KY: Hai mai la sensazione che il digitale sia un vaso di Pandora? La standardizzazione di quest’idea di “fare la regia anche dalla sala di montaggio”? 

BB: Certamente ci sono degli elementi da vaso di Pandora. Devi essere disciplinato con questa metodologia che è molto flessibile e che evolve rapidamente, perché ti permette di procrastinare. Quando era tutto fatto su pellicola il tempo era scandito da un processo molto più lineare. Costa molto apportare modifiche su pellicola, perché hai bisogno di una nuova copia dai laboratori. Non hai la libertà di cambiare qualcosa all’ultimo momento a meno che non sia una vera emergenza e sei pronto a pagare un mucchio di soldi. Il digitale al contrario non è caro, nel senso che la copia in sé non costa.

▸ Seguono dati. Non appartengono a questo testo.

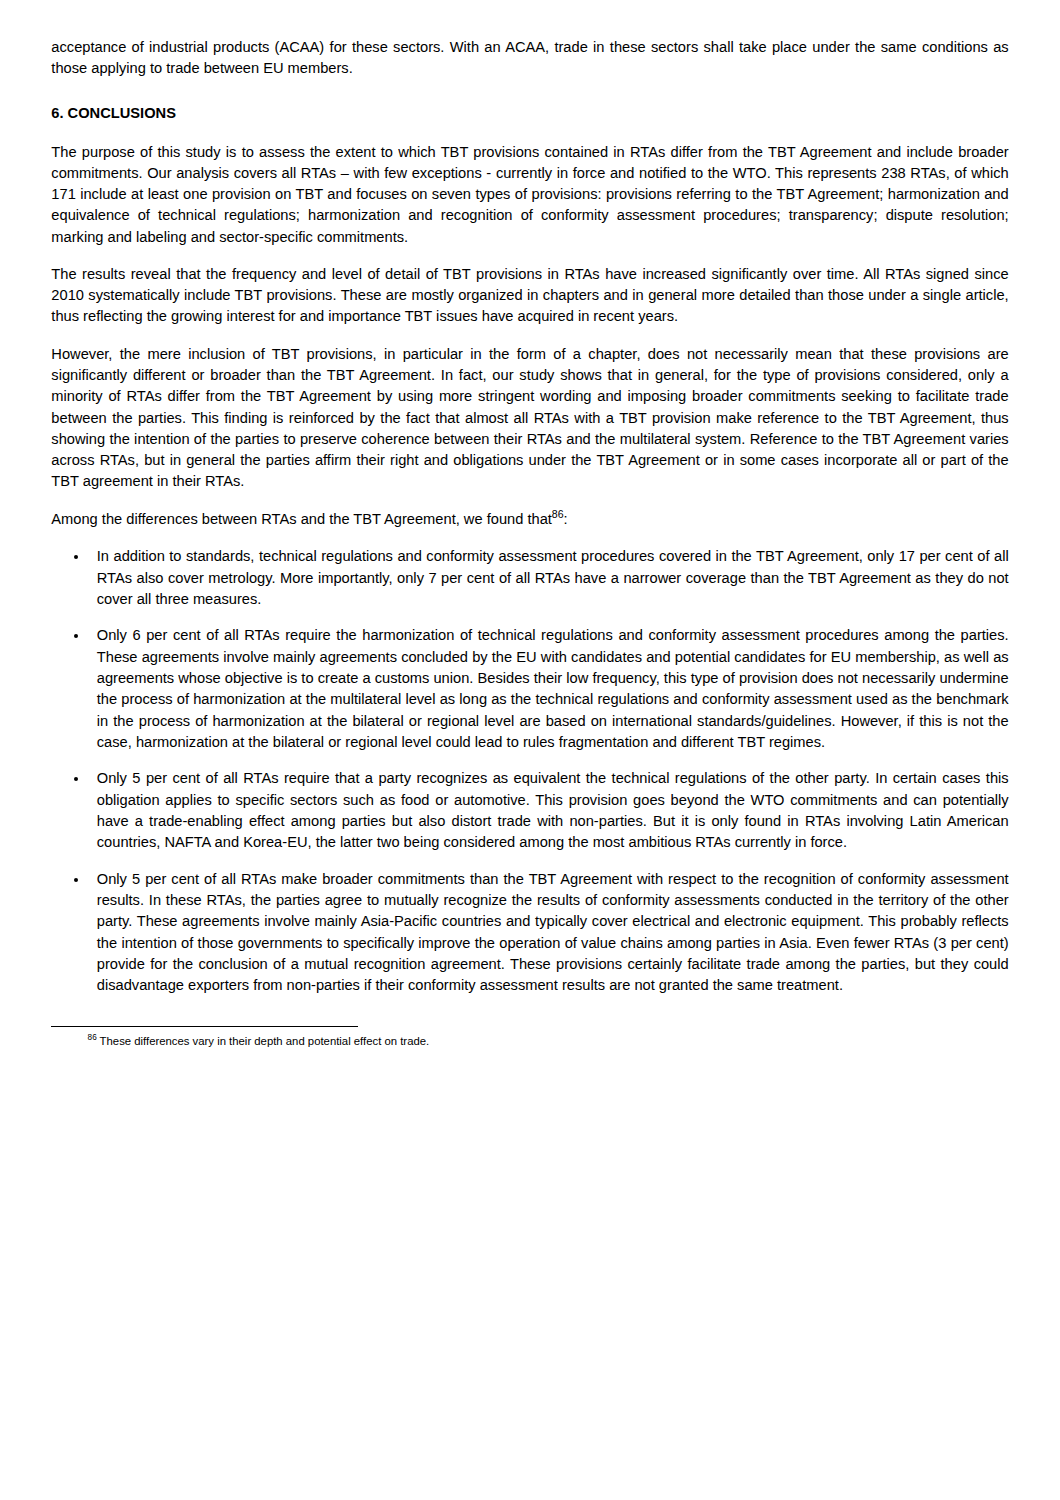acceptance of industrial products (ACAA) for these sectors. With an ACAA, trade in these sectors shall take place under the same conditions as those applying to trade between EU members.
6. CONCLUSIONS
The purpose of this study is to assess the extent to which TBT provisions contained in RTAs differ from the TBT Agreement and include broader commitments. Our analysis covers all RTAs – with few exceptions - currently in force and notified to the WTO. This represents 238 RTAs, of which 171 include at least one provision on TBT and focuses on seven types of provisions: provisions referring to the TBT Agreement; harmonization and equivalence of technical regulations; harmonization and recognition of conformity assessment procedures; transparency; dispute resolution; marking and labeling and sector-specific commitments.
The results reveal that the frequency and level of detail of TBT provisions in RTAs have increased significantly over time. All RTAs signed since 2010 systematically include TBT provisions. These are mostly organized in chapters and in general more detailed than those under a single article, thus reflecting the growing interest for and importance TBT issues have acquired in recent years.
However, the mere inclusion of TBT provisions, in particular in the form of a chapter, does not necessarily mean that these provisions are significantly different or broader than the TBT Agreement. In fact, our study shows that in general, for the type of provisions considered, only a minority of RTAs differ from the TBT Agreement by using more stringent wording and imposing broader commitments seeking to facilitate trade between the parties. This finding is reinforced by the fact that almost all RTAs with a TBT provision make reference to the TBT Agreement, thus showing the intention of the parties to preserve coherence between their RTAs and the multilateral system. Reference to the TBT Agreement varies across RTAs, but in general the parties affirm their right and obligations under the TBT Agreement or in some cases incorporate all or part of the TBT agreement in their RTAs.
Among the differences between RTAs and the TBT Agreement, we found that86:
In addition to standards, technical regulations and conformity assessment procedures covered in the TBT Agreement, only 17 per cent of all RTAs also cover metrology. More importantly, only 7 per cent of all RTAs have a narrower coverage than the TBT Agreement as they do not cover all three measures.
Only 6 per cent of all RTAs require the harmonization of technical regulations and conformity assessment procedures among the parties. These agreements involve mainly agreements concluded by the EU with candidates and potential candidates for EU membership, as well as agreements whose objective is to create a customs union. Besides their low frequency, this type of provision does not necessarily undermine the process of harmonization at the multilateral level as long as the technical regulations and conformity assessment used as the benchmark in the process of harmonization at the bilateral or regional level are based on international standards/guidelines. However, if this is not the case, harmonization at the bilateral or regional level could lead to rules fragmentation and different TBT regimes.
Only 5 per cent of all RTAs require that a party recognizes as equivalent the technical regulations of the other party. In certain cases this obligation applies to specific sectors such as food or automotive. This provision goes beyond the WTO commitments and can potentially have a trade-enabling effect among parties but also distort trade with non-parties. But it is only found in RTAs involving Latin American countries, NAFTA and Korea-EU, the latter two being considered among the most ambitious RTAs currently in force.
Only 5 per cent of all RTAs make broader commitments than the TBT Agreement with respect to the recognition of conformity assessment results. In these RTAs, the parties agree to mutually recognize the results of conformity assessments conducted in the territory of the other party. These agreements involve mainly Asia-Pacific countries and typically cover electrical and electronic equipment. This probably reflects the intention of those governments to specifically improve the operation of value chains among parties in Asia. Even fewer RTAs (3 per cent) provide for the conclusion of a mutual recognition agreement. These provisions certainly facilitate trade among the parties, but they could disadvantage exporters from non-parties if their conformity assessment results are not granted the same treatment.
86 These differences vary in their depth and potential effect on trade.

Non sei costretto ad andare avanti allo stesso modo: posso salvare la mia versione come montatore, posso salvare la versione del regista, posso salvare una versione per ciascun produttore e lo studio può competere, tagliando il film con il loro montatore. Ottieni una moltitudine di versioni, così tante che diventa difficile tenerne traccia. Invece di raffinare il film, producendo la versione migliore nel poco tempo a disposizione, ora è più un gruppo di persone tutte con le loro versioni, che infine si scontrano al centro e devono in qualche modo trovare una soluzione.  

 

KY: Qualcuno deve trovarne il nucleo.

BB: Sì. Ed è radioattivo. È come la fissione, se non funziona esplode. Forse sto diventando troppo filosofico, ma dalla mia prospettiva e a quest’età, queste sono il tipo di cose che vedo. Amo le nuove tecnologie, sono molto convenienti. Posso montare un intero lungometraggio sul mio portatile e sulla maggior parte degli schermi uscirebbe bene. Mia figlia di 24 anni si occupa di montaggio, non è la sua professione ma ha imparato a farlo nel tempo, ed è veloce, niente la sorprende. È tutto un: “Oh, sposto questo di qui, e cambio quello”.  

 

KY: È cosciente del fatto che dovrebbe strapparsi i capelli dalla frustrazione? 

BB: Esatto, diventa difficile dire: “Aspetta un momento, è un lavoro difficile!” 

 

KY: Penso che sia ancora difficile creare qualcosa di valore. Spesso questa dimensione un po’ si perde. 

BB: Quella è sempre stata la sfida: stiamo facendo dei film migliori? In fondo stanno lavorando con questo dilemma da 150 anni, sai, ed esistono film incredibili in ogni epoca della storia del cinema. Non esiste un’epoca migliore delle altre, non funziona così per l’arte. Ci sono momenti in cui questi sono gli strumenti privilegiati, e poi in un altro momento si usano strumenti diversi e i miglior film migreranno dagli uni agli altri.